__Text block__.
-- Start --

# Anyone using 12VDC batteries for Track Powered Operations?



## Jerry McColgan (Feb 8, 2008)

It is a cold, wet, miserable day today but I like running trains in the rain so, both for convenience and for safety, for the future I am considering using a 12 volt motorcycle battery and a 6 volt lantern battery for my new train shed's switching operations.

http://www.mylargescale.com/Communi...fault.aspx

My thinking is this:

1. On cold and wet days I often run the trains from the cupola of the caboose, but if the trains are in the train sheds, I would have to set up a power supply and throttle outside just to get the trains assembled in/from the sheds and once the trains were on the mainlines I would then (possibly in the rain) have to move the power supplies and throttles inside the caboose.

2. As an alternative, I have found that I can run the Aristo switch motors from a 6 volt lantern battery (no 120VAC power supply needed and better yet no long wiring circuits).

That thought led to...

Why not keep operations battery powered until the trains are ready to be switched to the main power supplies on the mainline?

3. Simply using a 12 volt motorcycle battery (borrowed from 4 wheeler or whatever) should be all the power I need with perhaps a LGB 51070 Analog Throttle since 12 volts should provide all the voltage I should need for switching operations. If for some reason 12 volts did not work (I believe it will) I could always put another battery in series.

LGB information implies that a single 12 volt battery would work with and not harm LGB power controllers but that is an assumption for which I am willing to accept the consequences if it does not work BUT I am not recommending it for anyone else and I do not have any idea how well other brands of controllers might or might not work with a 12 volt DC input.













I repeat that I am not recommending this for anyone else but instead I am asking if anyone else is doing anything like this - or perhaps running their entire layout off of any sort of portable batteries?

-- End --

(Stored data entries)
-- Start --

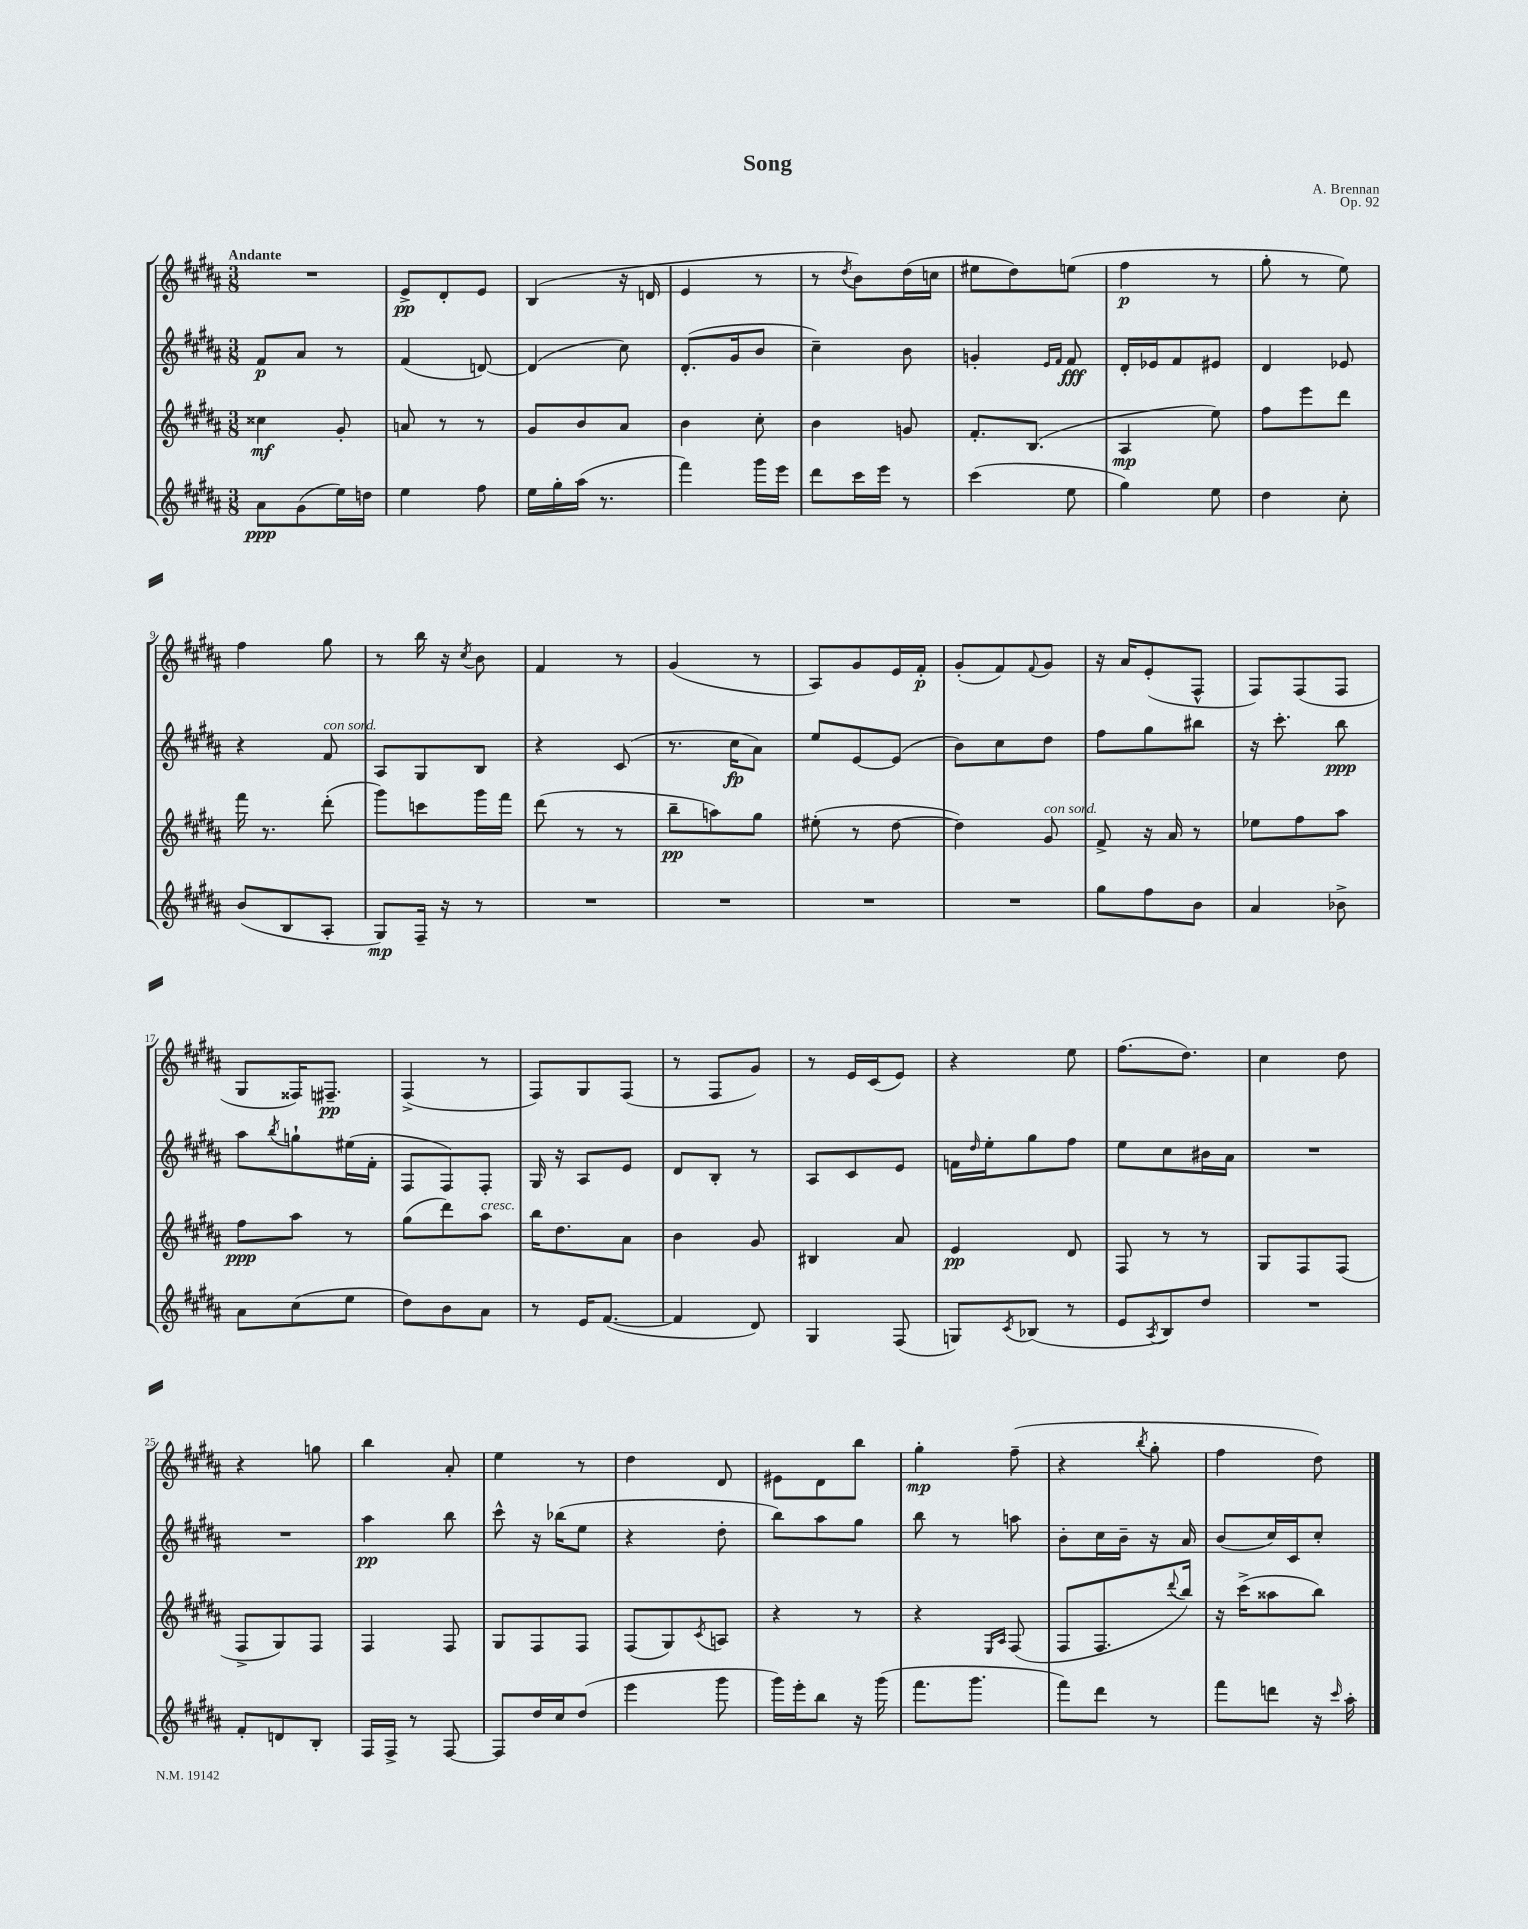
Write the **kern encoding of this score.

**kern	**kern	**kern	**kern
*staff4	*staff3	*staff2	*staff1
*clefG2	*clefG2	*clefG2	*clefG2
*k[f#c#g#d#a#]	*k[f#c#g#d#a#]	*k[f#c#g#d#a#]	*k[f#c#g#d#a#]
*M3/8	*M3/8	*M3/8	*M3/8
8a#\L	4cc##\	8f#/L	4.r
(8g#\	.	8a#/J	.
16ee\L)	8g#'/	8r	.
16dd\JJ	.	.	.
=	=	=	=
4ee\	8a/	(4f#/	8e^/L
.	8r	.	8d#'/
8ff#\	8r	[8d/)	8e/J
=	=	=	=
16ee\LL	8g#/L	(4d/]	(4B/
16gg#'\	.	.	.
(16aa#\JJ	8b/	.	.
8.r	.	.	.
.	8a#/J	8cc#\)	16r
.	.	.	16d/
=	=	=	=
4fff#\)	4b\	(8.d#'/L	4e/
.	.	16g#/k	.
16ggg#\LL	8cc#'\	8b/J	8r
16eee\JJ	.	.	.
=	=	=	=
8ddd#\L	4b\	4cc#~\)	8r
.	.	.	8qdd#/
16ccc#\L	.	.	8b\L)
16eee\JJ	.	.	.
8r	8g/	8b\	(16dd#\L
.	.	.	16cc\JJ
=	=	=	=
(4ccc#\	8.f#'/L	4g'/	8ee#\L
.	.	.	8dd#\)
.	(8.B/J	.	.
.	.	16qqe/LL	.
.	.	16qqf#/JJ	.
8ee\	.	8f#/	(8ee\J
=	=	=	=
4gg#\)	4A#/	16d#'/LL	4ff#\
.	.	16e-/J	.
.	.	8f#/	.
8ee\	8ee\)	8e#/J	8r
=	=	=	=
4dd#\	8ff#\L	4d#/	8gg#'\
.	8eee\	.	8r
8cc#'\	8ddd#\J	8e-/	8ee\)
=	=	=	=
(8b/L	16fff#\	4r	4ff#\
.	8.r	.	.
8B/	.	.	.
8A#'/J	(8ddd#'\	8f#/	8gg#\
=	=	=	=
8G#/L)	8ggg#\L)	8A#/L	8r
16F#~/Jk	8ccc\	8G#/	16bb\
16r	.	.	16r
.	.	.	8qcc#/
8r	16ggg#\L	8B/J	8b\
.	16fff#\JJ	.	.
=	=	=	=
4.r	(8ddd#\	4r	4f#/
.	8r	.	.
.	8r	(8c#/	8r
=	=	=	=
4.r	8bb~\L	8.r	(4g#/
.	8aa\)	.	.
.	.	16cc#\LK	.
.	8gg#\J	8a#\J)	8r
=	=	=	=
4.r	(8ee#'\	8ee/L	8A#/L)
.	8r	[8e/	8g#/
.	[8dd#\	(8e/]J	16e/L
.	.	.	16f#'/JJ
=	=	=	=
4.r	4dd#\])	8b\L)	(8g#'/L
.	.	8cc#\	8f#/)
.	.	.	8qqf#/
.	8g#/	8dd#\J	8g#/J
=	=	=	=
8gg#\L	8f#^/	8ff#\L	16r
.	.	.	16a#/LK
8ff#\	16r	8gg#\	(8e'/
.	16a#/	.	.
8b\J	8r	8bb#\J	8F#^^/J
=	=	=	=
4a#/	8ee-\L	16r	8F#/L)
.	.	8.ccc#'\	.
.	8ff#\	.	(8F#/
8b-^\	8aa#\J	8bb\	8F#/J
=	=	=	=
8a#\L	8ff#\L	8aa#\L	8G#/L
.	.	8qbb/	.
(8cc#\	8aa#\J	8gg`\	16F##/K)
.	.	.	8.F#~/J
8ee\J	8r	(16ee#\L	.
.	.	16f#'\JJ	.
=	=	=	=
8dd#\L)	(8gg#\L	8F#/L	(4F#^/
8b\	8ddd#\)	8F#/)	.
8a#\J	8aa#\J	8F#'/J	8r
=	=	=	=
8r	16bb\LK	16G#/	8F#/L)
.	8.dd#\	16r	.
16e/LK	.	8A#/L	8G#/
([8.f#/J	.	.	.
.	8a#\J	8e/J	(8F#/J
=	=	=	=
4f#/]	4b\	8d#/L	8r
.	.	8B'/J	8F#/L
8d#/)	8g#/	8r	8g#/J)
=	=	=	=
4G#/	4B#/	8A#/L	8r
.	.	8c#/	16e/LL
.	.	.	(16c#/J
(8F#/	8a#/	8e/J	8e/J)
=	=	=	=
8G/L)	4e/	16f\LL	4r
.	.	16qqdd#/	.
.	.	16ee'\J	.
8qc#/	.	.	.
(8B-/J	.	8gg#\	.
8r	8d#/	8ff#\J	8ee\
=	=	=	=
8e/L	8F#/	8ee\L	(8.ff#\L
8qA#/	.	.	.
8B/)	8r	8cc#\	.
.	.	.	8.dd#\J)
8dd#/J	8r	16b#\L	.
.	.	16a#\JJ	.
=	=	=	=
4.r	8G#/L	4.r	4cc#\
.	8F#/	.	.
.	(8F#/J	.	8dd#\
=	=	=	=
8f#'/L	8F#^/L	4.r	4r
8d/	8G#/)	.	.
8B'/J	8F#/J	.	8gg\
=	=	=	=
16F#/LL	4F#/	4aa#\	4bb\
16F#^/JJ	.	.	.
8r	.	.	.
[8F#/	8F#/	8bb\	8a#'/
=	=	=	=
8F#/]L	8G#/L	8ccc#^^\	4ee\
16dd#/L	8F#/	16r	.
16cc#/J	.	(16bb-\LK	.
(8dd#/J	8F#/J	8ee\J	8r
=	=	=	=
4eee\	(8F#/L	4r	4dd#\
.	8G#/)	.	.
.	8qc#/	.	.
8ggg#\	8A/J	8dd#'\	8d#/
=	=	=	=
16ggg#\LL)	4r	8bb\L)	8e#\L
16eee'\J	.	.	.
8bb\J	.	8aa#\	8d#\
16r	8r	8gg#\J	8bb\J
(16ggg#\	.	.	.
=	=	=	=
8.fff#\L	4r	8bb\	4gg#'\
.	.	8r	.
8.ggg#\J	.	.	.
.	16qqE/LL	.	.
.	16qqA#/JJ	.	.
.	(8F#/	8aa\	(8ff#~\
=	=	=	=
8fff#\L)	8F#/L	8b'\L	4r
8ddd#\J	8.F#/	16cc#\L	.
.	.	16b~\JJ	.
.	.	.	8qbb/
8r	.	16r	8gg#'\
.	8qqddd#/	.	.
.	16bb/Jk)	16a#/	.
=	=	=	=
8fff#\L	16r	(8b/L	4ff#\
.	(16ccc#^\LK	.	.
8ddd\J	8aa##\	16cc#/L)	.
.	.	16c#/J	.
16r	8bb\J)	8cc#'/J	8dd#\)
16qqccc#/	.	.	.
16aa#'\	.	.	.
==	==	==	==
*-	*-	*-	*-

-- End --

__Directions__. Print the thread on battery-powered track operations word for word, in full. The listing comes from a different source than the thread on battery-powered track operations.

__Output below__.
# Anyone using 12VDC batteries for Track Powered Operations?



## Jerry McColgan (Feb 8, 2008)

It is a cold, wet, miserable day today but I like running trains in the rain so, both for convenience and for safety, for the future I am considering using a 12 volt motorcycle battery and a 6 volt lantern battery for my new train shed's switching operations.

http://www.mylargescale.com/Communi...fault.aspx

My thinking is this:

1. On cold and wet days I often run the trains from the cupola of the caboose, but if the trains are in the train sheds, I would have to set up a power supply and throttle outside just to get the trains assembled in/from the sheds and once the trains were on the mainlines I would then (possibly in the rain) have to move the power supplies and throttles inside the caboose.

2. As an alternative, I have found that I can run the Aristo switch motors from a 6 volt lantern battery (no 120VAC power supply needed and better yet no long wiring circuits).

That thought led to...

Why not keep operations battery powered until the trains are ready to be switched to the main power supplies on the mainline?

3. Simply using a 12 volt motorcycle battery (borrowed from 4 wheeler or whatever) should be all the power I need with perhaps a LGB 51070 Analog Throttle since 12 volts should provide all the voltage I should need for switching operations. If for some reason 12 volts did not work (I believe it will) I could always put another battery in series.

LGB information implies that a single 12 volt battery would work with and not harm LGB power controllers but that is an assumption for which I am willing to accept the consequences if it does not work BUT I am not recommending it for anyone else and I do not have any idea how well other brands of controllers might or might not work with a 12 volt DC input.













I repeat that I am not recommending this for anyone else but instead I am asking if anyone else is doing anything like this - or perhaps running their entire layout off of any sort of portable batteries?